We could save Haiti by carpet bombing it, killing everyone there and hanging a "free land" sign on the door and telling the Dominican Republic to have at it.

I know you're not actually advocating that :)

My point is (and I think we largely agree) is that peacekeeping or nationbuilding missions like what we would need to do in Haiti are incredibly difficult, if not impossible. Too permissive and the opposing forces have free reign and take over. Too harsh and you turn the average population against you and they start supporting the opposing forces and now you're just fighting a whole country. It's a lose/lose.

The USMC imposed order in Haiti in the 1920s. The rules of engagement were pretty damned loose.
Somehow I didn't know about this.

https://en.wikipedia.org/wiki/United_States_occupation_of_Ha...

The parallels to the current situation are uncanny. I hope we don't make the same mistakes again.

They did, back in October: https://apnews.com/article/caribbean-united-nations-port-au-...

As you say, no country wants to get involved. The US would be the most capable power in the area, but it’s almost impossible to imagine that ending well.

That would be a shocking violation of Haiti's sovereignty. It would be colonialism.

Civil wars are sometimes a necessary thing in the organic development of a nation. In general, it's not the business of other countries to prevent them.

Exactly! For Europeans to develop to the point they could dominate the rest of the world, they took a thousand years to recover from Roman imperialism and develop distinct ethic/national identities. We have to not interfere with the third world and be willing to not interfere for a thousand years for them to sociologically mature to the point they can operate effectively in the first world.

The solution to problems caused by imperialism is never more imperialism. The solution to such problems can only come from within those people.

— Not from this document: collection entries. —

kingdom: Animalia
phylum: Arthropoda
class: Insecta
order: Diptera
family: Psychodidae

Sounds like a good rationale for letting a lot of people die right now.
> I'm surprised the last of the elected officials didn't call for foreign intervention

There was such a call in October last year, but the population doesn’t seem to want an intervention (https://therealnews.com/haitians-reject-us-oas-calls-for-for...). That’s not completely surprising, given the recent UN mission that

- seems to have imported cholera into the country from Nepal (https://en.wikipedia.org/wiki/United_Nations_Stabilisation_M...)

- had UN peacekeepers rape citizens (https://en.wikipedia.org/wiki/United_Nations_Stabilisation_M...)

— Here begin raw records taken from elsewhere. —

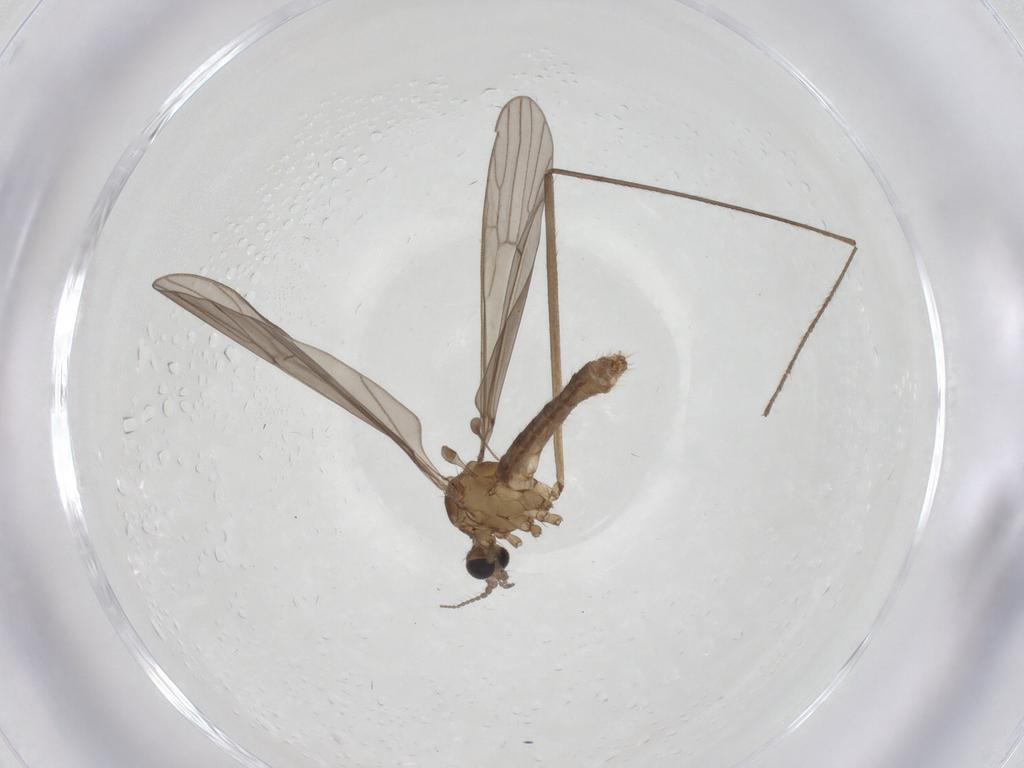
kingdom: Animalia
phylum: Arthropoda
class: Insecta
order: Diptera
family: Limoniidae
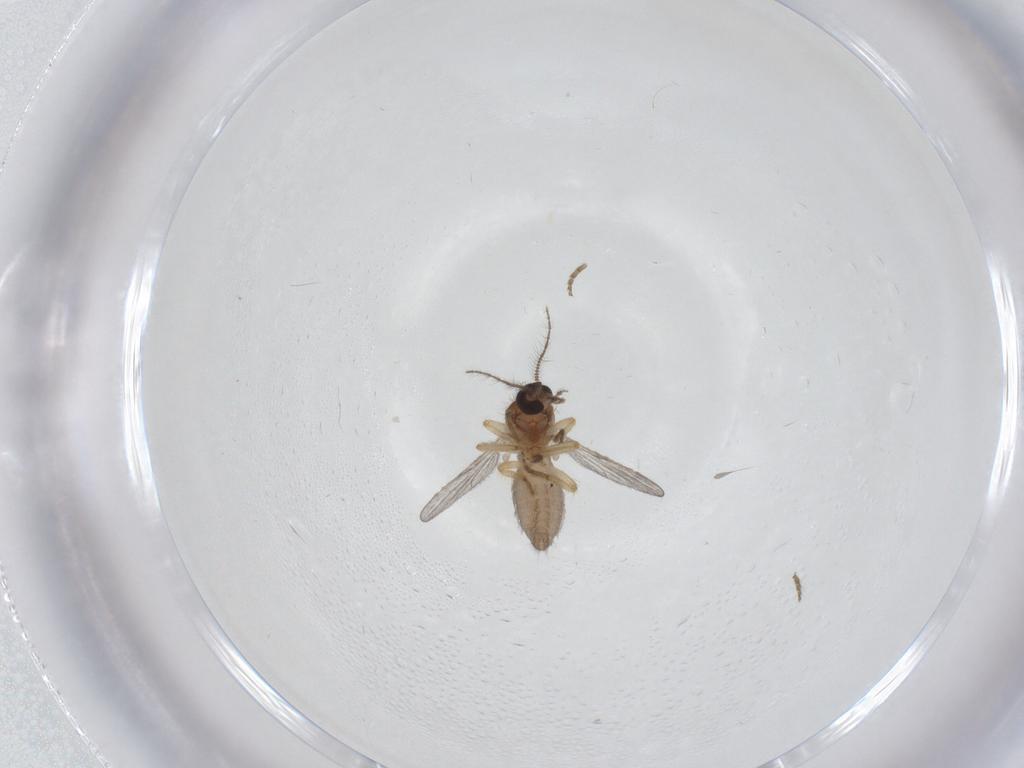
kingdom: Animalia
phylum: Arthropoda
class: Insecta
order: Diptera
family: Ceratopogonidae
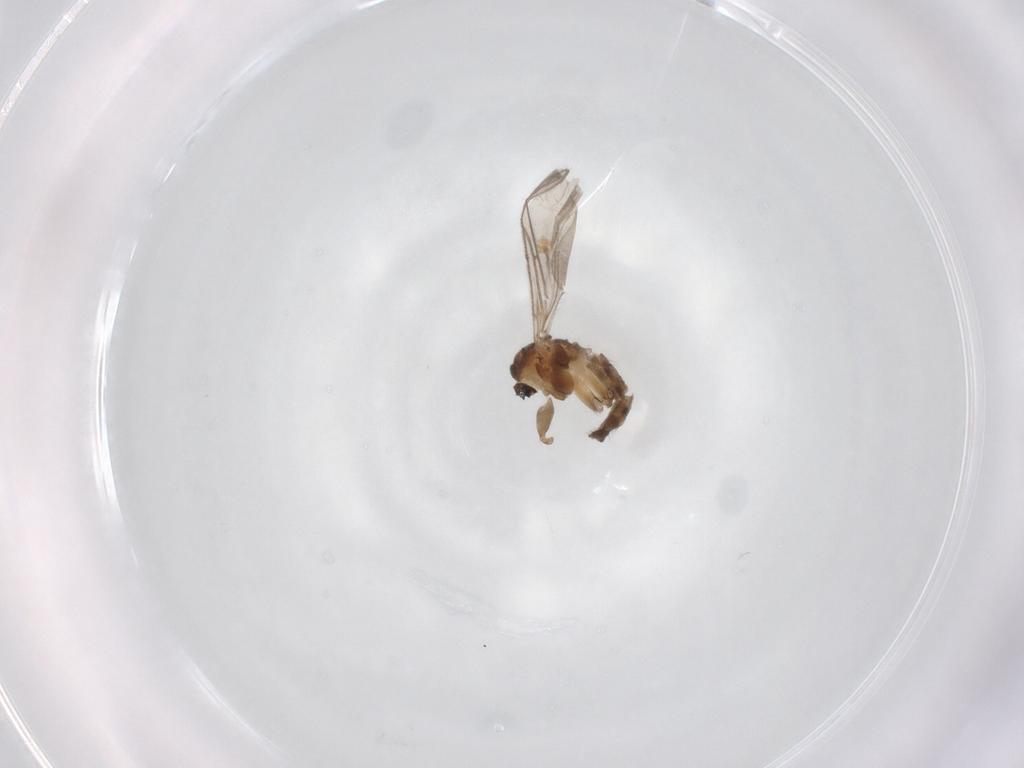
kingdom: Animalia
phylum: Arthropoda
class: Insecta
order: Diptera
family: Sciaridae
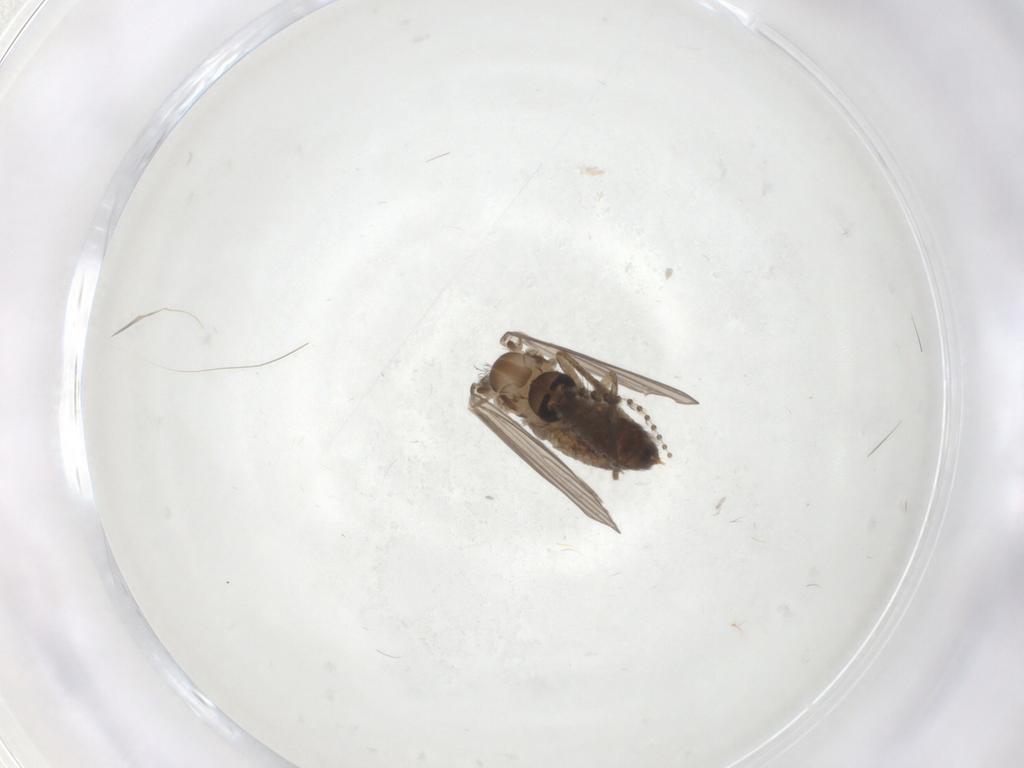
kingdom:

The US has a problematic history of intervention in Haiti, so we aren't the first choice of pretty much anyone on the ground. And consensus is Haiti isn't where anyone is going to be able to shoot their way to a solution. There have been some negotiations around getting Canada to lead an intervention [1], but that hasn't apparently gone too far. So...it'll get a lot worse for most Haitians before it gets better.

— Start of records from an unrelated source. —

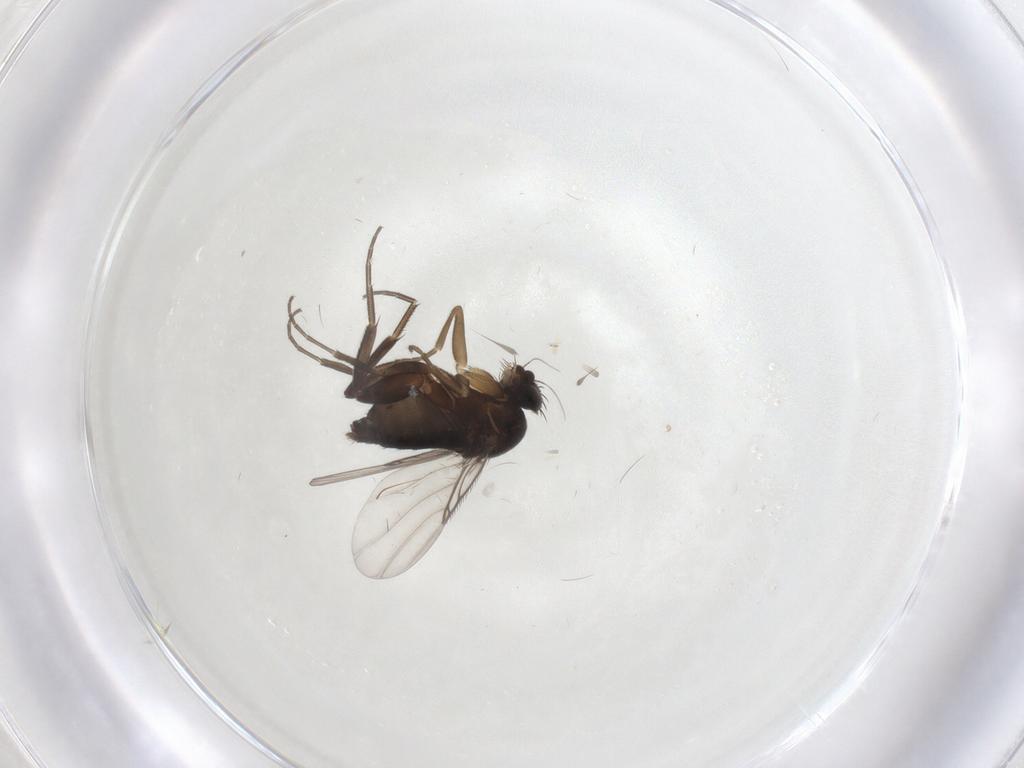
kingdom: Animalia
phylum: Arthropoda
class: Insecta
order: Diptera
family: Phoridae
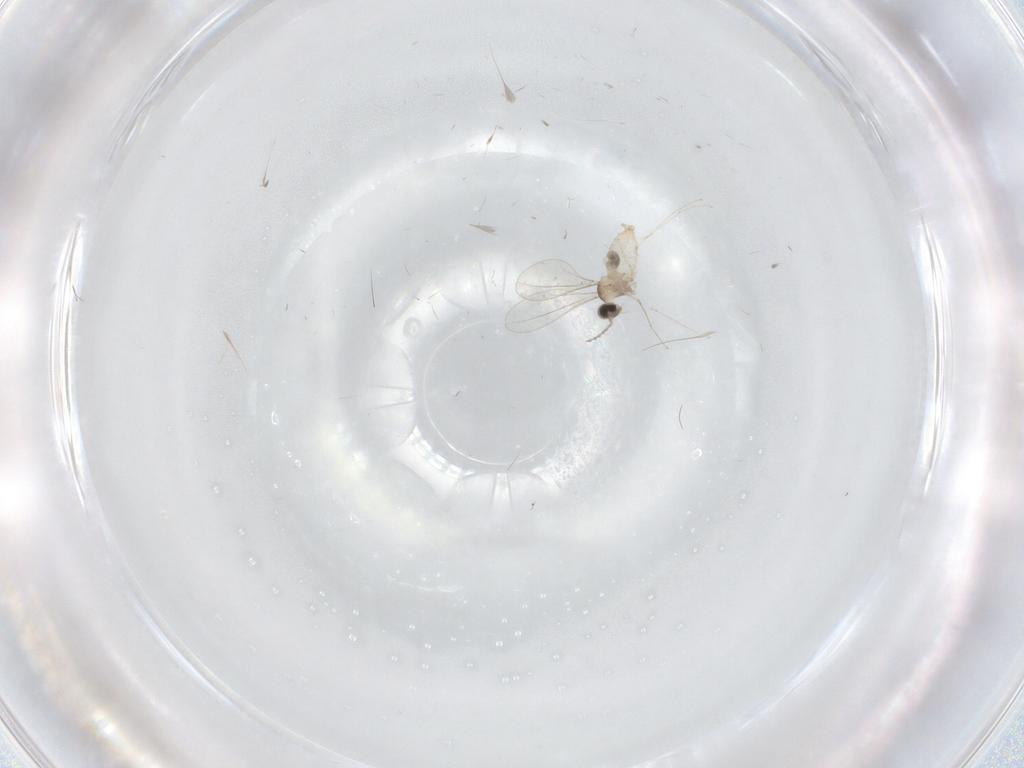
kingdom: Animalia
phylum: Arthropoda
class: Insecta
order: Diptera
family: Cecidomyiidae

[1] https://www.cbc.ca/news/politics/trudeau-haiti-intervention-....

Honestly, it should be the French. If there were a Black African Francophone country that had the spare resources, that would be even better - maybe Algeria in 50 years. I don't think that Haiti wants a bunch of Yankees running around, with our crappy history there.
You're probably not wrong, but the French have some crappy history there as well, and haven't had much luck with conflict intervention in former colonies recently (see: Mali). The only certainty is that it's a really complicated problem.
You don't need to fight a 'ground war' to cause a whole lot of problems. And you risk radicalizing the people.
I have a strong feeling Haitians even in their worst position have had enough of US interference.
Correct. We should stay out of the whole thing, for the benefit of everyone.
> But who knows. I'm Monday Couch Quarterbacking this.

You should start a talk radio program or a podcast or something

Like how Baltimore is a law abiding paradise?
"Operation Helping Hand "
The cia arms both the gangs, why would they fight them
I don't know why you're getting downvoted, in a few decades we'll probably find out the CIA was behind all of this.